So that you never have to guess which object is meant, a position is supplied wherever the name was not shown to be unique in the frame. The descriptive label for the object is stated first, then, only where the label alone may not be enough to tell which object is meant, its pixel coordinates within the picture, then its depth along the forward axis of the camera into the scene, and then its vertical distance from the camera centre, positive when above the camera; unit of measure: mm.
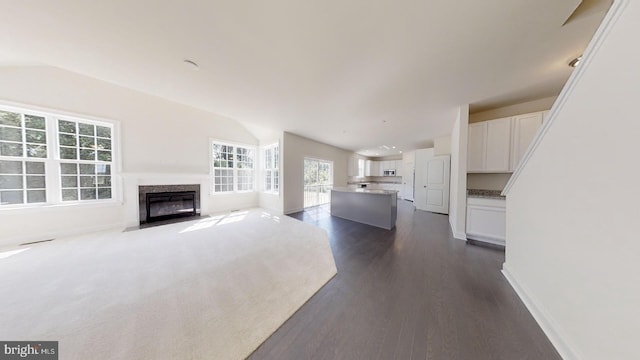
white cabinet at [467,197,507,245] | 3053 -796
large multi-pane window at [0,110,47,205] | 3037 +297
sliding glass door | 6336 -218
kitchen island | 4105 -789
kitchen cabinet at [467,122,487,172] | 3498 +619
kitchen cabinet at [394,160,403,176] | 9000 +466
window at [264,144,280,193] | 5740 +243
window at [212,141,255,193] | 5492 +255
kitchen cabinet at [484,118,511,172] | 3285 +611
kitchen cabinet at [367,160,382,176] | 9773 +443
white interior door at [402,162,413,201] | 7875 -230
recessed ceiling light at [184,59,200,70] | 2277 +1491
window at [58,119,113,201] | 3525 +310
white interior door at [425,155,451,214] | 5539 -256
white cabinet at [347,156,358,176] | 8273 +465
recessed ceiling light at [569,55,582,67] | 2126 +1447
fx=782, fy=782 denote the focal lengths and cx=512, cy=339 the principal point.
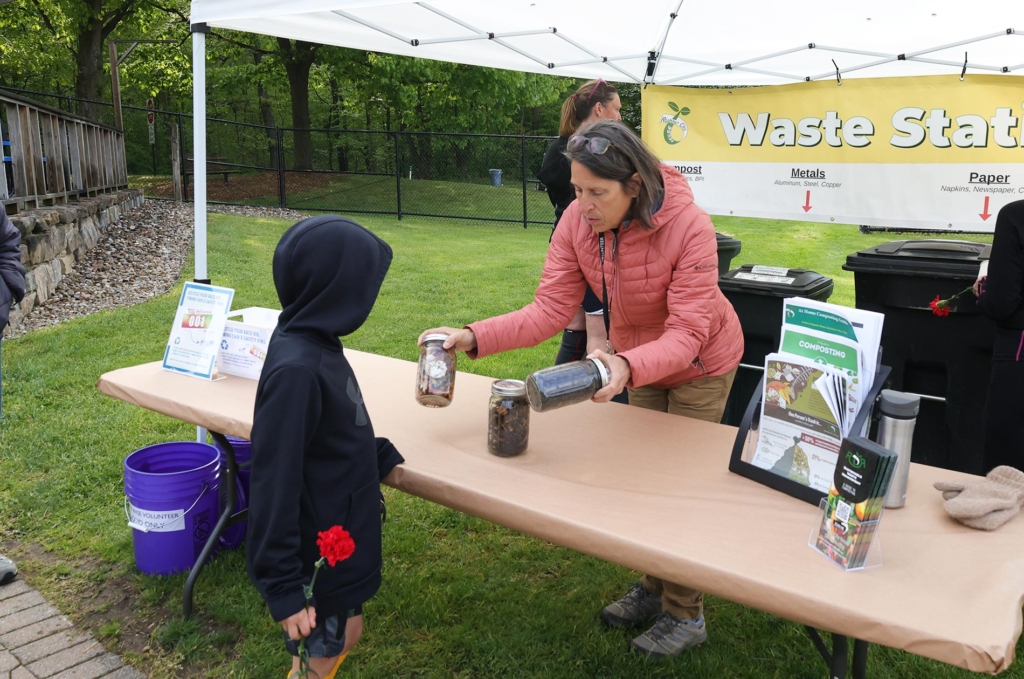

-=-=-=-=-

● **WORK REQUEST**
Pictures are not part of the answer, which must be the exact lines from the one holding "window at [264,144,280,193] | 5740 +243" through the end of the material, both ends included.

● **ANSWER FOR THIS EXERCISE**
window at [264,144,280,193] | 5740 +243
window at [212,141,255,193] | 5492 +255
kitchen cabinet at [484,118,511,172] | 3285 +611
kitchen cabinet at [367,160,382,176] | 9773 +443
white interior door at [402,162,413,201] | 7875 -230
recessed ceiling light at [184,59,200,70] | 2277 +1491
window at [58,119,113,201] | 3525 +310
white interior door at [425,155,451,214] | 5539 -256
white cabinet at [347,156,358,176] | 8273 +465
recessed ceiling light at [569,55,582,67] | 2126 +1447
fx=782, fy=782 denote the focal lengths and cx=512, cy=339 the principal point.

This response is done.